Conversations About Cops With Friends

By Chief Joel F. Shults, Ed.D.

I knew when one of my most supportive friends, a former combat pilot and conservative, asked what was going on in law enforcement after hearing so much controversy in the wake of the Michael Brown case in Ferguson, Missouri in 2014, that the assumption of support from the silent majority was in peril.

No one can blame the average citizen, inundated with negative news, to wonder if there is trouble behind the smoke and mirrors. Solidifying those concerns are police leaders who quickly capitulate to political demands without establishing a truthful narrative about the realities of enforcing the law. In the absence of balance, truthful narratives about law enforcement, many politicians have been empowered to promote, often successfully, highly damaging legislation and policy. When police supporters encounter these false narratives, there are answers to common questions that often surprise the honest skeptic.

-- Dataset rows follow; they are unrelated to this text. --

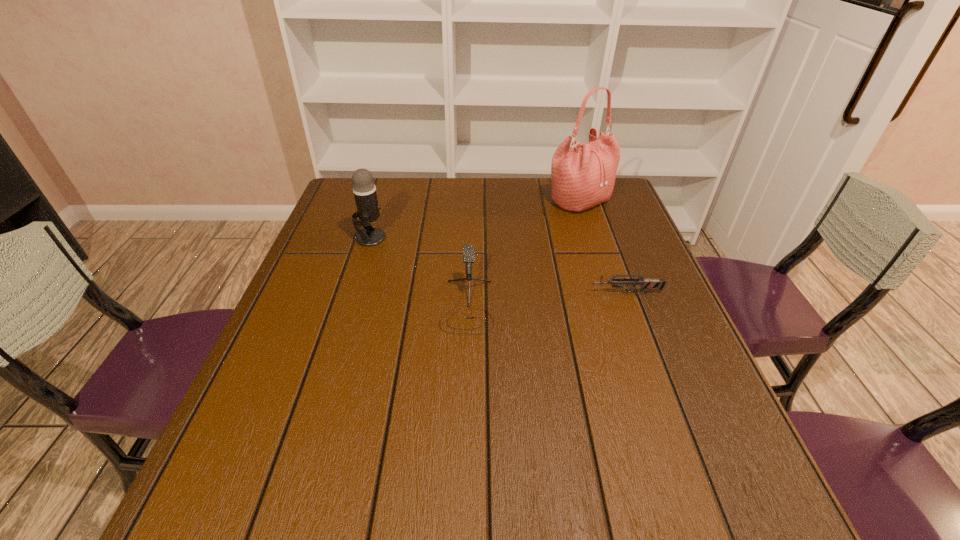
The image size is (960, 540). Identify the location of vacant space at the left edge. (325, 317).

The image size is (960, 540). In the image, there is a desktop. Find the location of `free region at the right edge`. free region at the right edge is located at coordinates (641, 370).

Identify the location of free space at the far left corner of the desktop. (347, 180).

Image resolution: width=960 pixels, height=540 pixels. In order to click on vacant space at the far right corner of the desktop in this screenshot , I will do [x=610, y=204].

Identify the location of vacant area between the third shortest object and the handbag. Image resolution: width=960 pixels, height=540 pixels. (475, 219).

This screenshot has width=960, height=540. I want to click on unoccupied position between the handbag and the taller microphone, so click(x=475, y=219).

Where is `vacant space in between the leftmost object and the farthest object`? This screenshot has width=960, height=540. vacant space in between the leftmost object and the farthest object is located at coordinates (475, 219).

At what (x,y) coordinates should I click in order to perform the action: click on free space that is in between the leftmost object and the farthest object. Please return your answer as a coordinate pair (x, y). The width and height of the screenshot is (960, 540). Looking at the image, I should click on (475, 219).

What are the coordinates of `unoccupied position between the nearer microphone and the tallest object` in the screenshot? It's located at (523, 253).

At what (x,y) coordinates should I click in order to perform the action: click on vacant space that's between the gun and the handbag. Please return your answer as a coordinate pair (x, y). Image resolution: width=960 pixels, height=540 pixels. Looking at the image, I should click on (602, 246).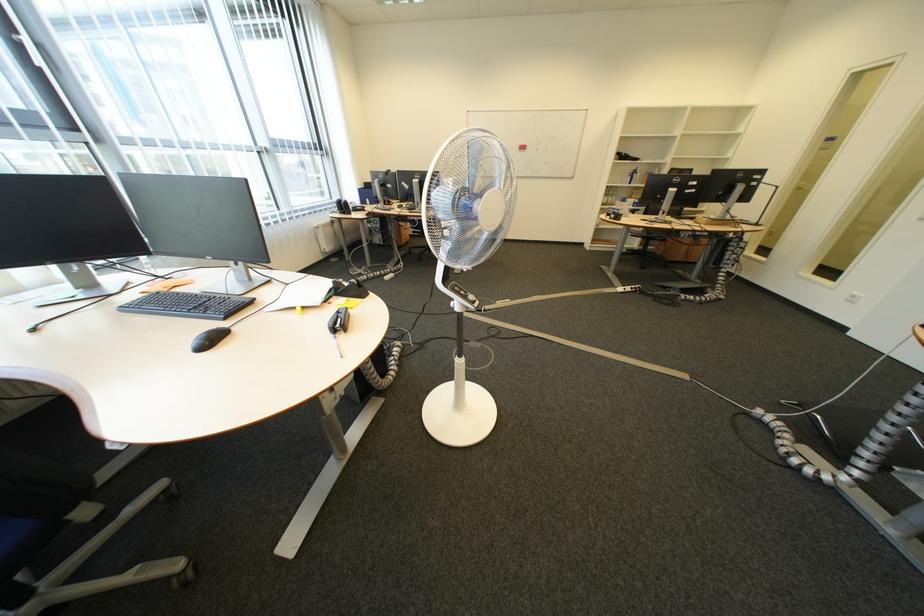
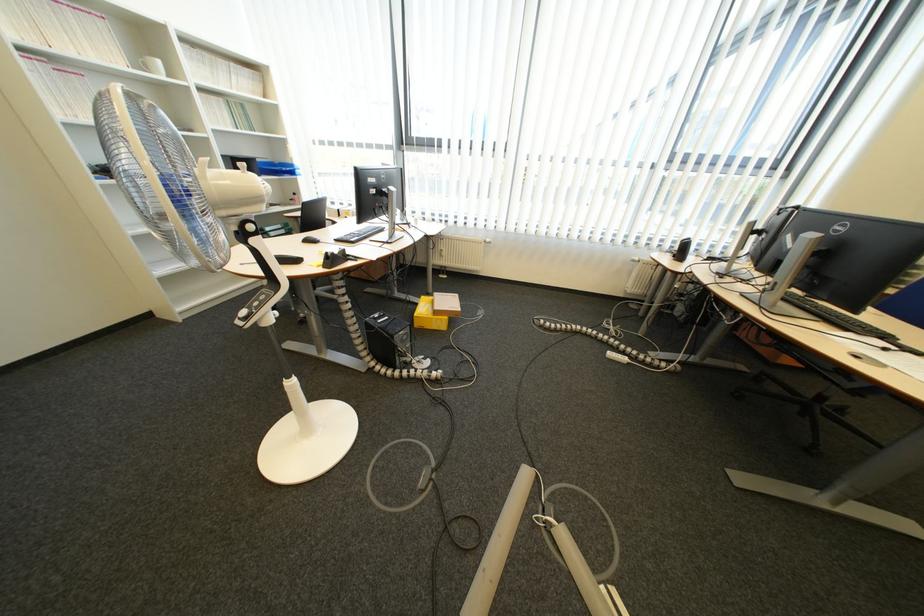
Locate, in the second image, the point that corresponds to (373,276) in the first image.

(619, 331)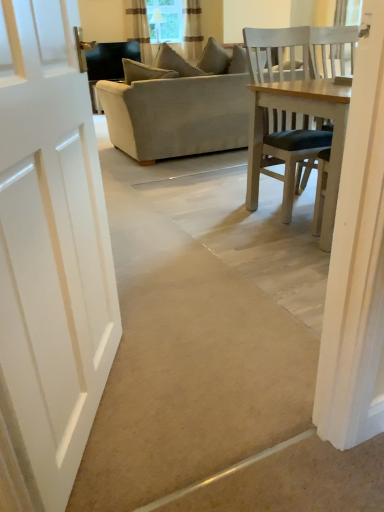
Question: Is point click(x=201, y=35) closer or farther from the camera than point click(x=140, y=38)?

Choices:
 (A) farther
 (B) closer

Answer: (B)

Question: Looking at the image, does striped fabric curtain at upper center, which ranks as the second curtain in left-to-right order, seem bigger or smaller compared to brown textured curtain at upper center, the 2th curtain when ordered from right to left?

Choices:
 (A) small
 (B) big

Answer: (A)

Question: Which is nearer to the clear glass window screen at upper center?

Choices:
 (A) beige fabric couch at center
 (B) wooden chair at right
 (C) striped fabric curtain at upper center, arranged as the 1th curtain when viewed from the right
 (D) brown textured curtain at upper center, the 2th curtain when ordered from right to left

Answer: (C)

Question: Based on their relative distances, which object is nearer to the striped fabric curtain at upper center, arranged as the 1th curtain when viewed from the right?

Choices:
 (A) beige fabric couch at center
 (B) brown textured curtain at upper center, the 2th curtain when ordered from right to left
 (C) wooden chair at right
 (D) clear glass window screen at upper center

Answer: (D)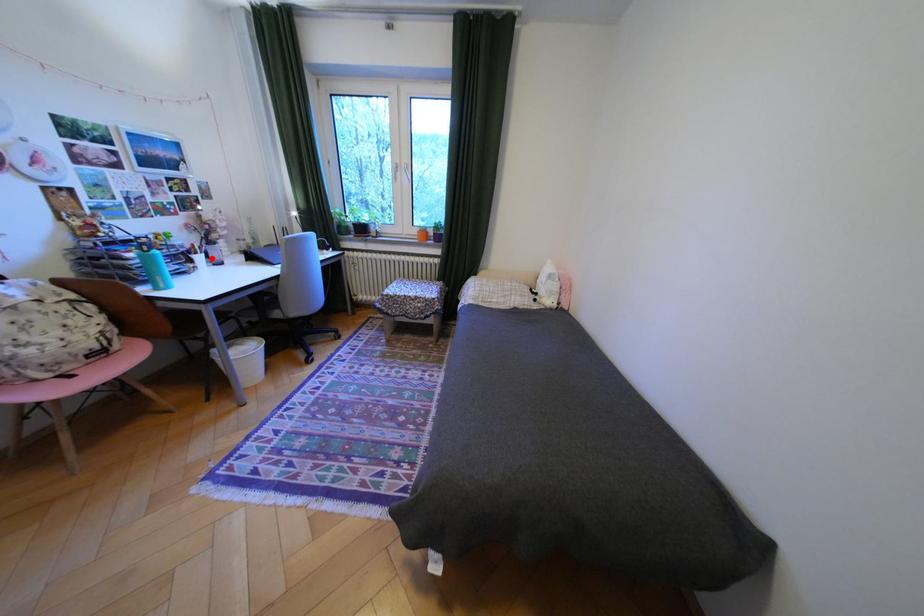
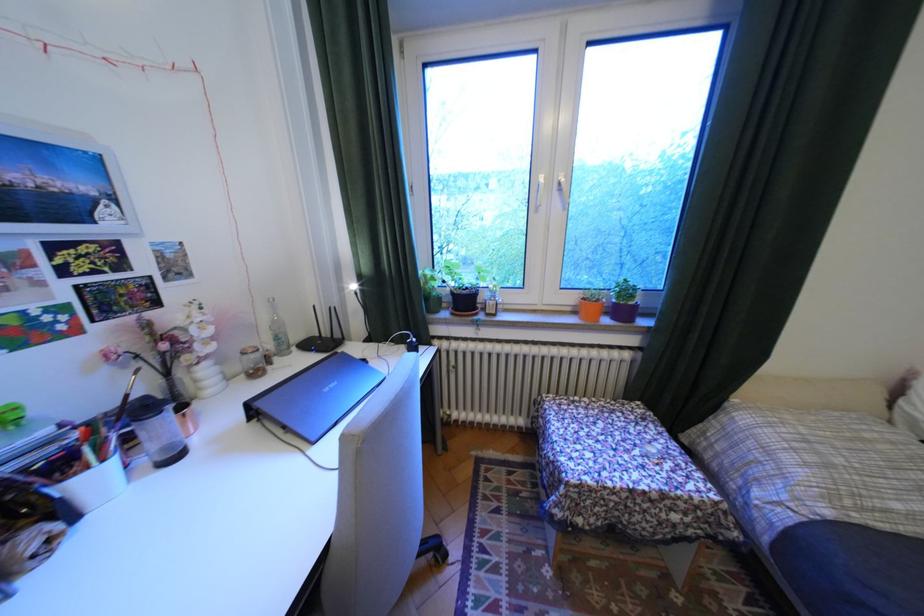
Find the pixel in the second image that matches the highlighted location in the first image.

(106, 479)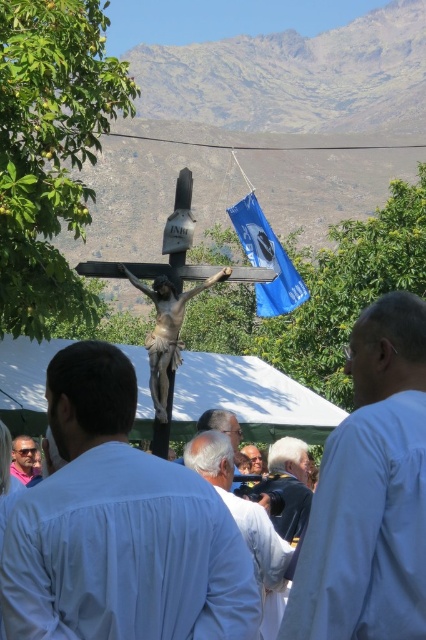
Is white fabric canopy at center shorter than white cotton shirt at center?

Indeed, white fabric canopy at center has a lesser height compared to white cotton shirt at center.

Is point (236, 404) more distant than point (276, 552)?

That is True.

Between point (293, 406) and point (192, 451), which one is positioned behind?

Point (293, 406)

Where is `white fabric canopy at center`? The width and height of the screenshot is (426, 640). white fabric canopy at center is located at coordinates (249, 397).

Does white matte shirt at right lie behind pink fabric sunglasses at lower left?

No, it is not.

How distant is white matte shirt at right from pink fabric sunglasses at lower left?

35.14 meters

Identify the location of white matte shirt at right. This screenshot has width=426, height=640. (371, 492).

In order to click on white matte shirt at right in this screenshot , I will do `click(371, 492)`.

Does white matte shirt at right lie behind white cotton shirt at center?

No, it is in front of white cotton shirt at center.

You are a GUI agent. You are given a task and a screenshot of the screen. Output one action in this format:
    pyautogui.click(x=<x>, y=<y>)
    Task: Click on the white matte shirt at right
    
    Given the screenshot: What is the action you would take?
    pyautogui.click(x=371, y=492)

Q. Why is there so much racism in law enforcement?

A. Police agencies were among the quickest employers to diversify their ranks. 34% of officers are non-white, and 15% of officers are female, with those categories increasing. The great majority of black residents do not favor reducing police presence in their neighborhoods and are willing to call police to report crime. The numbers that purport to support claims of disparate treatment are improving. Realize that officers operate in high crime and violence areas, and there is no racism in citing the disproportionate numbers in black on black crime, which is not traceable to police conduct. If a black person is subject to a life of different treatment, from pre-natal care, to education, to employment, to housing, to exposure to violence and fractured family structure, an encounter with law enforcement is not the first exposure to the result of racism remnants of our history and certainly not the blaming point for high imprisonment rates.

Q. Why aren’t officers held accountable?

No profession is held more accountable. Body cams record their daily activities and bystanders record more. Officer are subject to lawsuit on both the state and federal level, criminal prosecution on the state and federal level, and internal discipline including loss of career. The claims that it is hard to prosecute police may be true simply because most officers act within the law, which recognizes the complex and rapidly changing decisions the profession requires.

Q. Why do police get inadequate training?

Law enforcement training has improved immensely over the past generation of officers. Background checks and police academies are well regulated. Ongoing training is required throughout the officers’ career on a multitude of critical areas and changing laws. Officers encounter an incredibility wide variety of situations which require critical decisions in areas that are unique and have no easy answers. Officers are well trained over their careers. The calls for more de-escalation training are redundant because officers develop those skills in existing training as well as on the job. Brain science tells us that the fight/flight chemistry at work in the brain can take over 20 minutes to recede so that a person can make a rational decision during a police encounter. Add to that time the mental problems that interfere with good decisions and the fact that a significant number of encounters are with people that are impaired by alcohol or other drugs and it is clear that an officer facing a deadly weapon cannot control the decisions of a person under duress when seconds count.

Q. Why aren’t college degrees required for law enforcement?

Over half of police officers have college degrees. The research shows that there are only minor differences in the performance of degreed officers over non-degreed.

Q. Shouldn’t social workers do a lot of what police are doing?

Probably, but social workers won’t be dispatched to high hazard calls where violence or weapons are present, nor are they always available. Police officers have done a remarkable job in dealing with persons in various conditions of distress. Nationwide, officers make literally millions of citizen contacts resulting in a very small percentage of use of force and an even smaller use of lethal force. Studies show that officers are frequently confronted with situations where deadly force is legally justified but act with restraint to avoid it, often at their own risk.

Q. Shouldn’t we be spending less money on policing and more on prevention?

Recent analysis shows that law enforcement has remained consistently at an average of less than 4% of government budgets over many years, while staffing of police has not kept up with population growth. It is clear that when policing is not supported, communities suffer in higher crime rates, slower response time, and fewer resources to engage in crime prevention and suppression. Look at any major city where anti-police politics have gained strength and see how their violent crime rate is rising. Whether more tax dollars should be allocated to other social concerns is a separate issue than reducing resources for law enforcement. Law enforcement budgets are not the source of funding for other social concerns.

Many of the reforms that have been proposed have been part of police leaders’ agendas for years and are already in place. It is no mere opinion that police officers do a good job, nor is it argued that there is no need for continued research and improvement.